The fact the Groceries Code Adjudicator has one of the busiest diaries in the industry speaks volumes about the impact of the cost of living crisis on the relationship between retailers and suppliers.

Today, The Grocer revealed supermarkets and suppliers are locked in a series of disputes over negotiations on passing on inflation, which has given rise to a raft of short-notice delistings across a range of sectors.

Sadly, it is all too apparent that the co-operation between retailers and suppliers that somehow managed to keep the supply chain operational during the pandemic has not survived the strain of this latest “once in a lifetime” crisis in the same way.

Supermarkets are desperate to keep price rises down as they face the threat of shoppers deserting to the discounters now lockdown is over. So they have been doing all they can to resist what Adjudicator Mark White himself describes as an “avalanche” of cost price increase requests.

The fact White has intervened, with a number of disputes believed to be heading to arbitration (if they are not already there), suggests some have overstepped the mark. 

That’s big news in itself. Going to arbitration is hardly something suppliers take lightly given the obvious fear of repercussions. Indeed, White’s predecessor Christine Tacon only carried out eight arbitrations in her seven years at the helm.

Of course, it remains to be seen just how much power the Adjudicator will have considering GSCOP’s limitations when it comes to tackling commercial pricing decisions.

But while nothing has reached full investigation stage yet, retailers face not only a potential financial threat from the GCA but also reputational damage and potential long-term harm to supplier relationships. Which is what makes this year’s annual YouGov league table so alarming.

If this were the Premier League it would be compulsive viewing, with a number of retailers seeing their behaviour in the eyes of the supply chain massively on the wane.

Sainsbury’s, which last year topped the table, is now down to fifth, below B&M Stores. Lidl, which was seventh last year, has dropped to the bottom of the pile, while Morrisons is just one place above, with its lowest score since 2015.

Meanwhile, Amazon’s addition as the 14th on the list of retailers designated under GSCOP came too late for it to be recorded in the views of the 2,500 suppliers who responded to the survey.

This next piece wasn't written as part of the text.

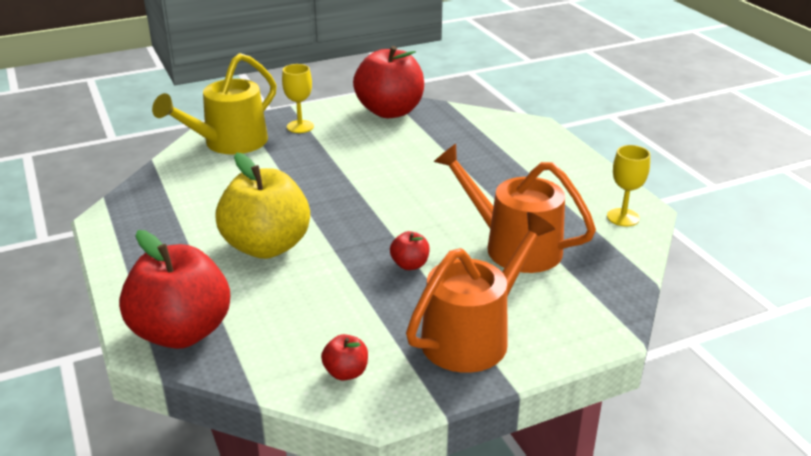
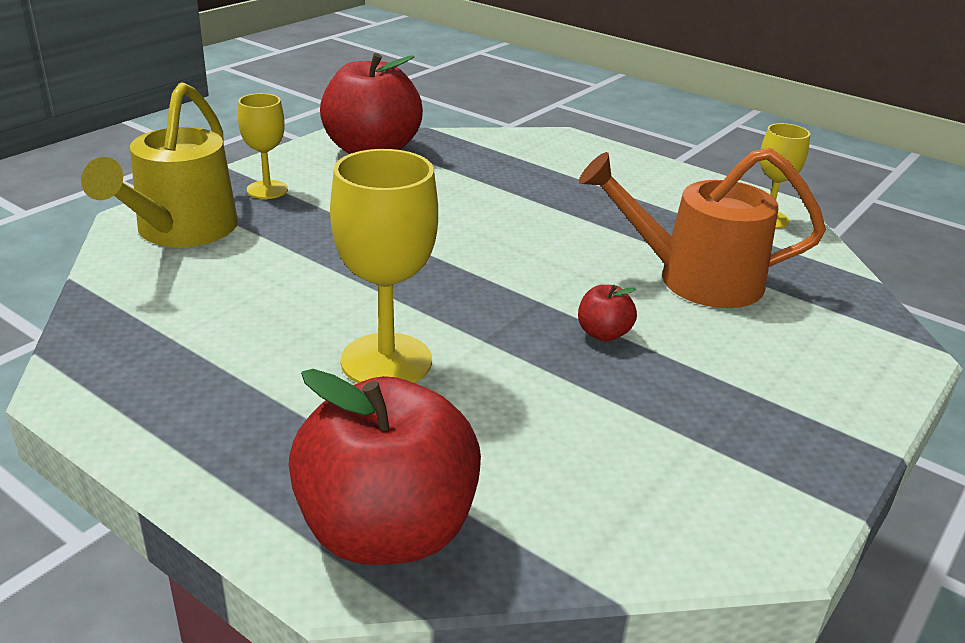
camera: 30 degrees left, 0 degrees up
yellow apple [215,152,310,259] -> yellow goblet [330,149,438,383]
red apple [321,334,368,381] -> none
orange watering can [406,212,555,373] -> none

But with the e-commerce giant also having been at the centre of controversy over last-minute delistings, that does not mean it will have escaped the Adjudicator’s attention.

Still, it would be would be fascinating to be a fly on the wall in the supermarket c-suites today to see how much attention they are actually paying to the table. Perhaps it’s still sitting in the inbox, while they wonder just what on earth to do with their profit margins and the latest figures on inflation.